A Agência Boca pensou em todas essas ramificações? Provavelmente não. Teria prosseguido com o plano caso tivesse previsto a reação desfavorável da parte de alguns blogs? Também provavelmente não.

Eu teria.

É impossível agradar todo mundo, não dá para trabalhar uma ação com blogs baseando-se no que vai achar quem não for contemplado. Fosse por isso não haveria mais pesquisa eleitoral e o IBOPE teria fechado. TODA pesquisa é desqualificada por N-1 candidatos, onde N é o número total de candidatos, o -1 é o sujeito que ficou bem-cotado na tal pesquisa.

É válido invadir a ação de outra agência, para promover seu cliente?

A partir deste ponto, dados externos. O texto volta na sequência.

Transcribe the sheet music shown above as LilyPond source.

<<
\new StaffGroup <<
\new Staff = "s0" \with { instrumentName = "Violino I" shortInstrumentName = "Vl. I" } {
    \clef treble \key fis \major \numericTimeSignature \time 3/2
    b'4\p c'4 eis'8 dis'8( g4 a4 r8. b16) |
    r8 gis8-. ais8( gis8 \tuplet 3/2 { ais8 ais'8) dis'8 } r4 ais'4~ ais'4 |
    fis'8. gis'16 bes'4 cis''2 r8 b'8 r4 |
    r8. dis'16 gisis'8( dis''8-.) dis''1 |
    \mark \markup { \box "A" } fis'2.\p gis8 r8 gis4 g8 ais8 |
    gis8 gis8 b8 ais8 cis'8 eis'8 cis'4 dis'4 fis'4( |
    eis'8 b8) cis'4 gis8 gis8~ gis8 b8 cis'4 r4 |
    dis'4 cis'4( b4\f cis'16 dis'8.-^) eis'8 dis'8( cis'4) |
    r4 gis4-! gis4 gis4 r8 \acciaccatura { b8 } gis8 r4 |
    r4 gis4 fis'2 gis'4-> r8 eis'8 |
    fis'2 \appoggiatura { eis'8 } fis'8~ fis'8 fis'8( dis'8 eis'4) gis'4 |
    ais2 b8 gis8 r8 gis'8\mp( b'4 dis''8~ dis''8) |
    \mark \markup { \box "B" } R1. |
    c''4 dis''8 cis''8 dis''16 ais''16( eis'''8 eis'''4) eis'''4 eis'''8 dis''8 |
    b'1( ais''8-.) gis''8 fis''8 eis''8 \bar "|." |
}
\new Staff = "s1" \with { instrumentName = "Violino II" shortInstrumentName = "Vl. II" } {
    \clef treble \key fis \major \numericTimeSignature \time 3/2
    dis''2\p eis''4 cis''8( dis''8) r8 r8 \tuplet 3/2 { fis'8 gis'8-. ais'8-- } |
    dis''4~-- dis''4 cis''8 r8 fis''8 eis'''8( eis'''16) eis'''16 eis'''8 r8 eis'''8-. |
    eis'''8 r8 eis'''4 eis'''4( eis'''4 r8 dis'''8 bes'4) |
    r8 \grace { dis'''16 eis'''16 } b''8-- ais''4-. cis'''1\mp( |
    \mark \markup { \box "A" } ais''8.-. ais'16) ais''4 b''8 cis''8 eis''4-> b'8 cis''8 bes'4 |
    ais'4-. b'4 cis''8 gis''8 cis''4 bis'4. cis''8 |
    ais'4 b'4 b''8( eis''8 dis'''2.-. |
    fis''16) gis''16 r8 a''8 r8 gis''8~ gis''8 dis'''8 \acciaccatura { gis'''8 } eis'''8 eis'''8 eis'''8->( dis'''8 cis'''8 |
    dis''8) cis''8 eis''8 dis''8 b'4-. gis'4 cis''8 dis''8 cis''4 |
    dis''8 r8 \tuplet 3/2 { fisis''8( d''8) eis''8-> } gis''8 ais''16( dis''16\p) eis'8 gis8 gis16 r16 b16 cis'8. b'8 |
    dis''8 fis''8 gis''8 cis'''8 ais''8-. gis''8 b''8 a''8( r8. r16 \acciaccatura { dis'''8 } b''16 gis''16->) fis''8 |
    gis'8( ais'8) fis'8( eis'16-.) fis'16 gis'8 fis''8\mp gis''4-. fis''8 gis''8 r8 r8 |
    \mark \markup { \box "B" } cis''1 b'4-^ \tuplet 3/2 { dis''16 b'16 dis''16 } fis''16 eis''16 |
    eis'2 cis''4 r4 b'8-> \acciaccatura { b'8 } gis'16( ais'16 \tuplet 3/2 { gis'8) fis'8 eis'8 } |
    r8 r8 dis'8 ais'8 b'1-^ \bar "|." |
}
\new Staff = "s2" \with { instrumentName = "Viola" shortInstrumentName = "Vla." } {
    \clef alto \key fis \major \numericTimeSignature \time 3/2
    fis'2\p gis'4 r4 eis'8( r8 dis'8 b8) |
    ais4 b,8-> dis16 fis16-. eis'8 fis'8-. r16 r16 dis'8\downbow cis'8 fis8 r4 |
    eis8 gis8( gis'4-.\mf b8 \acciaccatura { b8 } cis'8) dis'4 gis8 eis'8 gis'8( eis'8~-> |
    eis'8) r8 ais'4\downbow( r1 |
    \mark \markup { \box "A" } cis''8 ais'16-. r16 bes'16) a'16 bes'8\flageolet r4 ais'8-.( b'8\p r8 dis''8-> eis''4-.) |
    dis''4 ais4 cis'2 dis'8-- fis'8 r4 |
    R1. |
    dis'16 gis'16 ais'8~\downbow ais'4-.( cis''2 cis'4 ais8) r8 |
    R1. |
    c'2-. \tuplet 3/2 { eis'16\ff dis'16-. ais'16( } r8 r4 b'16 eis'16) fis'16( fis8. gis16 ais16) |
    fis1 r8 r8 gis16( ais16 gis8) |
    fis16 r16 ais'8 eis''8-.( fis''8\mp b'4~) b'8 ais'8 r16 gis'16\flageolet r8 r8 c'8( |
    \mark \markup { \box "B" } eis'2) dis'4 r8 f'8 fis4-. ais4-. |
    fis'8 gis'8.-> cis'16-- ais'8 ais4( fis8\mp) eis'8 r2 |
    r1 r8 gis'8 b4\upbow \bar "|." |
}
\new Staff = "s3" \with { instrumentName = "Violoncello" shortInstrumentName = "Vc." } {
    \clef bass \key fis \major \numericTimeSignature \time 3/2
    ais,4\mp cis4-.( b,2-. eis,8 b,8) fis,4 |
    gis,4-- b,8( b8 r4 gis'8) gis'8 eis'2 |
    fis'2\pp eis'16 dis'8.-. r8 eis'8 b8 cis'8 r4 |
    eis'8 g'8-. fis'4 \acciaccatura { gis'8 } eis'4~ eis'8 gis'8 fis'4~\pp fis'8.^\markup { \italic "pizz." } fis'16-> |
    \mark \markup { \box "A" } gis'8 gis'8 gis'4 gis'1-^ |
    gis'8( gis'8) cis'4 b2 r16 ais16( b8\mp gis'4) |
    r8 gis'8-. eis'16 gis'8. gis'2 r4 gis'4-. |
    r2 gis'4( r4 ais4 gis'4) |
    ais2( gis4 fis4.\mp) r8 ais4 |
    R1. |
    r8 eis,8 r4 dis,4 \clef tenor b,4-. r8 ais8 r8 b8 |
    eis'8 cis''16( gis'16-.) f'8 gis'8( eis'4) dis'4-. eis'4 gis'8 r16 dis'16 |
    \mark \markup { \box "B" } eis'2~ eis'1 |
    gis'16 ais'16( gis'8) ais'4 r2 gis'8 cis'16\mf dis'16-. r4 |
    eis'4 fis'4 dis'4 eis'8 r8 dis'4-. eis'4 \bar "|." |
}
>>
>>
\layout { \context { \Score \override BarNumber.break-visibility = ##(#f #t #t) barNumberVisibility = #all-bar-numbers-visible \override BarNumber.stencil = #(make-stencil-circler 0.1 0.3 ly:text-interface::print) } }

Eu acho que é. Do contrário estamos criando limites no Marketing de Emboscada. Estamos dizendo que nossas “coleguinhas” são mais importantes que as empresas que invadimos em nossas ações. Só que para invadir uma ação e não angariar a ira dos publicitários presentes você tem que ser muito, muito bom.

Sua invasão tem que gerar interesse, admiração e curiosidade. Duvido que alguém fosse reclamar se o Sunga Boy do 7Splashs caísse de para-quedas (literalmente) e distribuísse chiclete ou cerveja ou -sei lá, sungas- para os presentes.

A Boca cometeu dois erros: 1 – não chegou com uma ação UAU! o suficiente para garantir imunidade diplomática via consagração popular e 2 – não conversou com os organizadores antes de distribuir os brindes.

Deve ser crucificada por isso? Sinceramente acho que não. O Evento Principal não ficou prejudicado.

TODOS os blogueiros foram muito bem-tratados, não houve nenhum tipo de discriminação baseada em pagerank, meritocracia informal, etc (exceto o fato de terem me hospedado no Nannai, mas não é discriminação, é Justiça).

Não creio que a imagem do evento tenha ficado manchada por causa do kit da Olympikus. Em verdade acho que até a Olympikus saiu bem na fita.

Fica a lição: Na dúvida tente agregar, não sequestrar. Não é porque algo é combinado e acertado que deixa de ter graça. Avise antes de invadir. Assim mesmo que alguns convidados fiquem incomodados, os donos da casa te receberão de braços abertos. Pode perguntar aos franceses na Normandia.